UM Palopo Hadirkan Praktisi Industri, Perkuat Wawasan Mahasiswa Teknik Pertambangan

UM Palopo Hadirkan Praktisi Industri, Perkuat Wawasan Mahasiswa Teknik Pertambangan

WARTAPTM.ID, PALOPO — Program Studi Teknik Pertambangan Universitas Muhammadiyah Palopo (UM Palopo) terus memperkuat kualitas pembelajaran melalui kolaborasi dengan dunia industri. Salah satunya diwujudkan melalui kuliah tamu bertajuk “Pengetahuan Dasar Filsafat Rekayasa dan Operasi Pertambangan” yang digelar pada Senin (6/7/2026).

Kegiatan yang diselenggarakan oleh Himpunan Mahasiswa Program Studi (HMPS) Teknik Pertambangan ini menghadirkan praktisi industri, Awan Hidayat, Manager Engineering PT Pusaka Tanah Persada, sebagai narasumber utama.

Dalam pemaparannya, Awan Hidayat menekankan pentingnya pola pikir rekayasa (engineering mindset) dalam dunia pertambangan. Menurutnya, seorang insinyur tidak hanya dituntut menguasai teknologi, tetapi juga memiliki kemampuan analisis, integritas, serta komitmen terhadap keselamatan kerja.

“Setiap keputusan teknis dalam pertambangan memiliki dampak terhadap keselamatan, produktivitas, lingkungan, dan keberlanjutan operasi. Karena itu, seorang insinyur harus mampu berpikir sistematis dan mengambil keputusan secara bertanggung jawab,” ujarnya.

UM Palopo Hadirkan Praktisi Industri, Perkuat Wawasan Mahasiswa Teknik Pertambangan

Kuliah tamu berlangsung interaktif dengan antusiasme mahasiswa yang tinggi. Selain mendapatkan pemahaman konseptual, mahasiswa juga berdialog langsung mengenai tantangan dunia kerja, perkembangan teknologi pertambangan, serta kompetensi yang dibutuhkan industri saat ini.
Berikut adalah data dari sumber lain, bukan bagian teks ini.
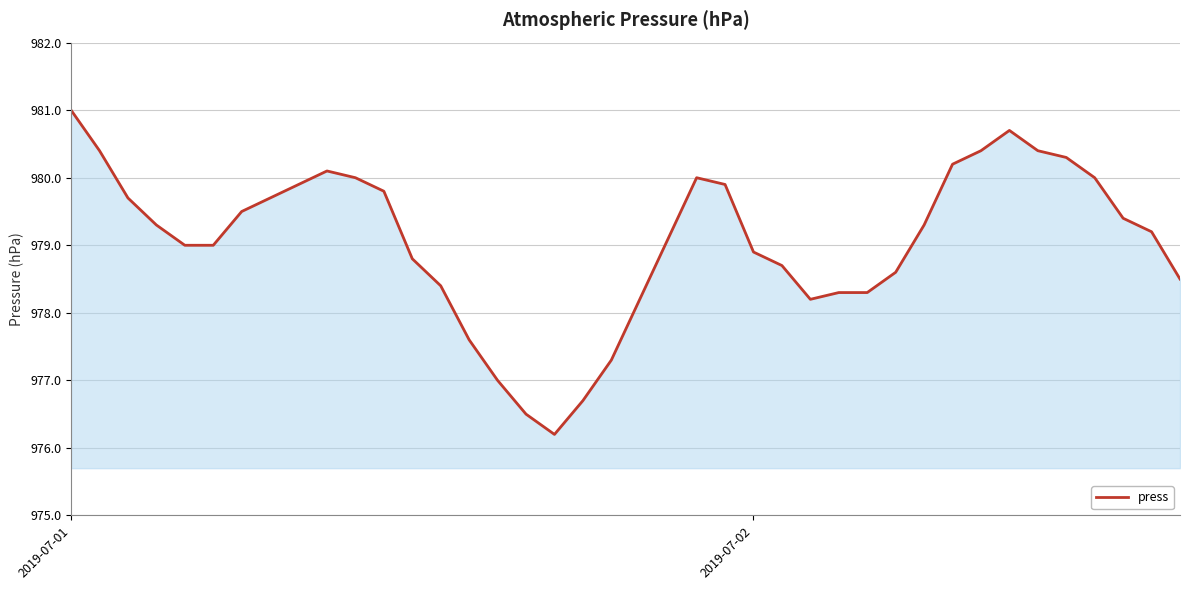

What is the greatest value displayed?

981.0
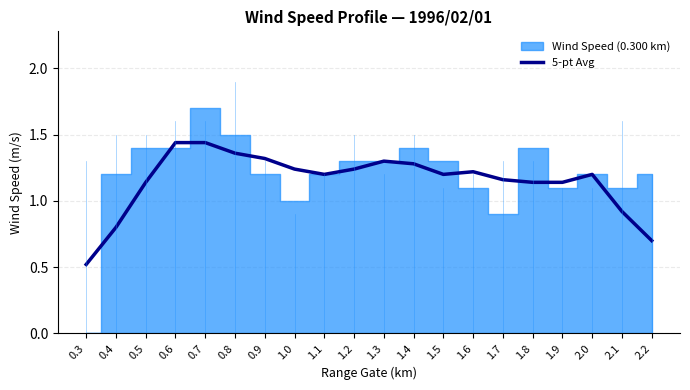

Rank the categories by value from lowest to highest.

0.3, 2.2, 0.4, 2.1, 1.8, 1.9, 0.5, 1.7, 1.1, 1.5, 2.0, 1.6, 1.0, 1.2, 1.4, 1.3, 0.9, 0.8, 0.7, 0.6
Kegiatan ini turut dihadiri pimpinan fakultas, di antaranya Ketua Program Studi Teknik Pertambangan UM Palopo, Ahmad Fithry A. Lopa, Dekan Fakultas Sains dan Teknologi, Muh. Zaenal, serta Wakil Dekan I Fakultas Sains dan Teknologi, Sahrir.

Ketua Program Studi Teknik Pertambangan UM Palopo, Ahmad Fithry A. Lopa, menyampaikan bahwa kolaborasi dengan industri menjadi strategi penting dalam menyiapkan lulusan yang siap kerja.
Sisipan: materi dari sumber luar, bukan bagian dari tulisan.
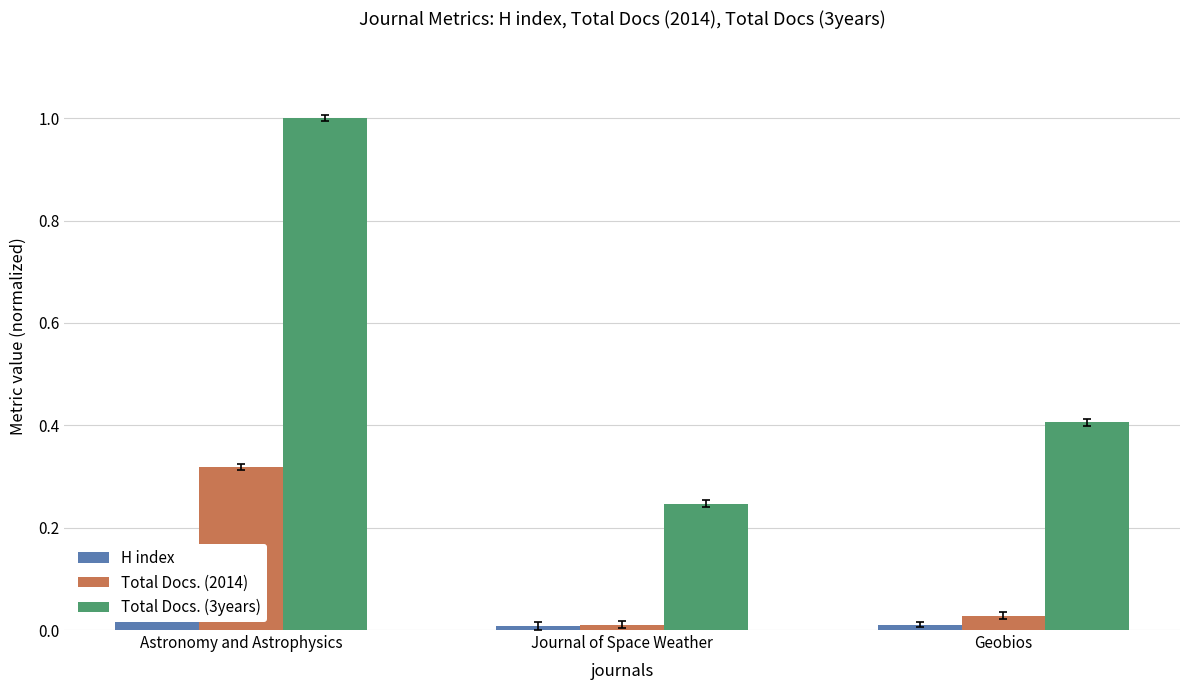

How many H index values are between 0 and 1?

3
“Kami ingin mahasiswa tidak hanya memahami teori, tetapi juga memiliki wawasan praktis dan jejaring profesional. Karena itu, kami terus menghadirkan praktisi industri dalam proses pembelajaran,” ujarnya.

Ia menambahkan bahwa kuliah tamu merupakan bagian dari pendekatan pembelajaran komprehensif yang dikembangkan program studi, selain praktikum, kegiatan lapangan, dan seminar profesional.

Melalui pendekatan tersebut, mahasiswa diharapkan memiliki kesiapan lebih baik dalam menghadapi dinamika industri pertambangan yang terus berkembang, sekaligus mampu beradaptasi dengan kemajuan teknologi.

Program Studi Teknik Pertambangan UM Palopo berkomitmen mencetak lulusan yang kompeten, berkarakter, dan berdaya saing tinggi. Dukungan kurikulum yang relevan, tenaga pengajar profesional, serta kemitraan dengan industri menjadi fondasi dalam menyiapkan insinyur masa depan.